### Input material
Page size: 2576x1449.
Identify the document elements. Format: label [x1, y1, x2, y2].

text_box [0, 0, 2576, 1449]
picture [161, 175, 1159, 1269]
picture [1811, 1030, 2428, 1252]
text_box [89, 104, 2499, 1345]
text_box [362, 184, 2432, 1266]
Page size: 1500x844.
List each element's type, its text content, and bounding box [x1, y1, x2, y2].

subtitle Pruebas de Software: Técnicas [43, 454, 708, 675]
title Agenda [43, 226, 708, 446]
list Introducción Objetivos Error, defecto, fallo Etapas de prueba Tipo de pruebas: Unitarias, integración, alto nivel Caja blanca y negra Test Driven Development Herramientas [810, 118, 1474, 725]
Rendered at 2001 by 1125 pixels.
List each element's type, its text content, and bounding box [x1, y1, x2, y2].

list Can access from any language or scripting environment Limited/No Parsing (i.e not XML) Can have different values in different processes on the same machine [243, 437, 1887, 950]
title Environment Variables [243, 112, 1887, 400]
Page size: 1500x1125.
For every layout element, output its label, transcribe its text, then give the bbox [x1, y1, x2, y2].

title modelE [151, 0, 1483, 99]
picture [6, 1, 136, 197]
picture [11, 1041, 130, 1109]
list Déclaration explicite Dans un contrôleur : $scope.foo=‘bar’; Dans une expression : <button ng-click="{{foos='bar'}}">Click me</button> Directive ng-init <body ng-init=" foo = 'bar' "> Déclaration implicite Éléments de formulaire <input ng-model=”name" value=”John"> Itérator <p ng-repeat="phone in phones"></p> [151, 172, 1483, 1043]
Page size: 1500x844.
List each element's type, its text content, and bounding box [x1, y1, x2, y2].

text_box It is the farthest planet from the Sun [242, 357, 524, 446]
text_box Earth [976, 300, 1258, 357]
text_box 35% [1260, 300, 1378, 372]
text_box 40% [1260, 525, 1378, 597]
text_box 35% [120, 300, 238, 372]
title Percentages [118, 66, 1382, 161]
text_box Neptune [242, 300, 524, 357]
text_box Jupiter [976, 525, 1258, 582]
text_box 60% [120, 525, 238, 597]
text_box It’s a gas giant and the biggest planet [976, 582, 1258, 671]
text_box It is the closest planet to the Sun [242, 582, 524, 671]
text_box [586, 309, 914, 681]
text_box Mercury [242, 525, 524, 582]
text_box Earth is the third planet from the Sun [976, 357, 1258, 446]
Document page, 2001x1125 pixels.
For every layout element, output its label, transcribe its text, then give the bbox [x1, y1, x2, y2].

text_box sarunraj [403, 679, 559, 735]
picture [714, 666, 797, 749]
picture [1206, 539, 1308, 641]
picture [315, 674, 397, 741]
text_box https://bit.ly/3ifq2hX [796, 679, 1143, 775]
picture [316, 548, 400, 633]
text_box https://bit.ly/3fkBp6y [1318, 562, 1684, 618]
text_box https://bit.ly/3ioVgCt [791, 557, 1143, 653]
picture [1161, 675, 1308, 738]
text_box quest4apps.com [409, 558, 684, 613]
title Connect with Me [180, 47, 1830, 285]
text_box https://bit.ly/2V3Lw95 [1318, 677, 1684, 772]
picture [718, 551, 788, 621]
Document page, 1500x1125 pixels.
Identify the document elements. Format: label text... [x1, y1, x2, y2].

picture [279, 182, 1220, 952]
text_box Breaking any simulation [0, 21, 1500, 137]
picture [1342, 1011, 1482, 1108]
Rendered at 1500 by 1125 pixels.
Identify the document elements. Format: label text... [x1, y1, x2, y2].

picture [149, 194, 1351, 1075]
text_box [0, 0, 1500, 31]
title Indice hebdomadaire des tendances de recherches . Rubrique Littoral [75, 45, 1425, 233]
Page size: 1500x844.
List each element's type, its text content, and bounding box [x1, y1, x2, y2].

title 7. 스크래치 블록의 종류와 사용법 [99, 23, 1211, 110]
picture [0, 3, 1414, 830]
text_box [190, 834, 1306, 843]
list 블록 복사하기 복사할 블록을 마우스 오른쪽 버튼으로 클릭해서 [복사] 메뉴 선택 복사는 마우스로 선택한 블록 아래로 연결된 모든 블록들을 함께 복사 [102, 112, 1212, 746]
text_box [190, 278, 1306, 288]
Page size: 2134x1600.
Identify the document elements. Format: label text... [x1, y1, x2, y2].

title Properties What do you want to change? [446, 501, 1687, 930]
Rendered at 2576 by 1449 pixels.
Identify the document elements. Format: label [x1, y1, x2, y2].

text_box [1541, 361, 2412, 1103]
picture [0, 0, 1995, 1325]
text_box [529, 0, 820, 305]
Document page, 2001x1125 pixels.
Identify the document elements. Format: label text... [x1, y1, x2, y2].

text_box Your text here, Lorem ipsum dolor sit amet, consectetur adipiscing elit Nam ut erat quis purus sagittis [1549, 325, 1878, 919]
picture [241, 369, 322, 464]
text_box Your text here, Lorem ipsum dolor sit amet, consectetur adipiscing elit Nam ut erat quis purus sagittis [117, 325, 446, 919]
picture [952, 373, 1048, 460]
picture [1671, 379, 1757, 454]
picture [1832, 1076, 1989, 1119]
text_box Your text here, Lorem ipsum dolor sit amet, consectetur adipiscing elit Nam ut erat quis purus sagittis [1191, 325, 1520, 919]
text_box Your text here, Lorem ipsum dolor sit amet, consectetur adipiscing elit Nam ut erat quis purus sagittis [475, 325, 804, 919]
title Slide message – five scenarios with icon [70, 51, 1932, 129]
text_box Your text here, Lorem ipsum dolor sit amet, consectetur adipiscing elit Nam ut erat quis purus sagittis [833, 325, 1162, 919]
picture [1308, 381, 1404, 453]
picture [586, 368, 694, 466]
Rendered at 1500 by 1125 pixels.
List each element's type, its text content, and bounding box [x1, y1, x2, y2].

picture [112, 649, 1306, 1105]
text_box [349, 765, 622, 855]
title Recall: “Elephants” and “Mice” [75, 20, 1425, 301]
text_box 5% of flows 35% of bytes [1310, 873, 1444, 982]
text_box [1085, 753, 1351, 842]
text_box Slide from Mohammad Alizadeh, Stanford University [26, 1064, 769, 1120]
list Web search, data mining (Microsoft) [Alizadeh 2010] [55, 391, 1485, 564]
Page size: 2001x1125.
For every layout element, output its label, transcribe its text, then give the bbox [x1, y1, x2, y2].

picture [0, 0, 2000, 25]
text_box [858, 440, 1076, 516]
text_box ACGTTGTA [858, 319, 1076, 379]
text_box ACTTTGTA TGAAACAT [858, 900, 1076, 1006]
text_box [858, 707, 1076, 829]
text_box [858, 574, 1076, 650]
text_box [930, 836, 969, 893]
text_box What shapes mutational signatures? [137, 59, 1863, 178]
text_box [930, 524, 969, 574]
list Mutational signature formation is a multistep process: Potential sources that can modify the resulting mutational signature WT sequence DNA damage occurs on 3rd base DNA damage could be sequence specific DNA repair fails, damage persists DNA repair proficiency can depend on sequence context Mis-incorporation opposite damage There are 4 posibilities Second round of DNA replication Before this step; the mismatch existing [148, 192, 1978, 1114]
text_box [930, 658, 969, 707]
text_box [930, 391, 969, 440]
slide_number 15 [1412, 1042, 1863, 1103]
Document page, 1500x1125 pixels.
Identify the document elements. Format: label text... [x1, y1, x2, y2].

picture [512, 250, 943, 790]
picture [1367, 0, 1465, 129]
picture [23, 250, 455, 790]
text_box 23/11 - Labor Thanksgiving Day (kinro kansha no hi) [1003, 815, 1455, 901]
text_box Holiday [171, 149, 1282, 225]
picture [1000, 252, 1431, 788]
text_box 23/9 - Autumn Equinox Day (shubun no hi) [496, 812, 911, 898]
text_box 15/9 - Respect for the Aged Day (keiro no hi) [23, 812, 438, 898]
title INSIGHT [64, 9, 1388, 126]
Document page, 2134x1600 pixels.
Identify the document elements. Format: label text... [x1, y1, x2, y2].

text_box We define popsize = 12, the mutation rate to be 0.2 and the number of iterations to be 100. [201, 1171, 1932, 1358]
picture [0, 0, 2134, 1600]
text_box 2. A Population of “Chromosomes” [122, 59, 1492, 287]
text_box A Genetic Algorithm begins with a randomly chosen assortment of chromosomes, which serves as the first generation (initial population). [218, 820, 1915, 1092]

### Instructions to follow
Copy out, from the material above, each line where the word "Rendered" is present.

### Your solution
Rendered at 2001 by 1125 pixels.
Rendered at 1500 by 1125 pixels.
Rendered at 2576 by 1449 pixels.
Rendered at 1500 by 1125 pixels.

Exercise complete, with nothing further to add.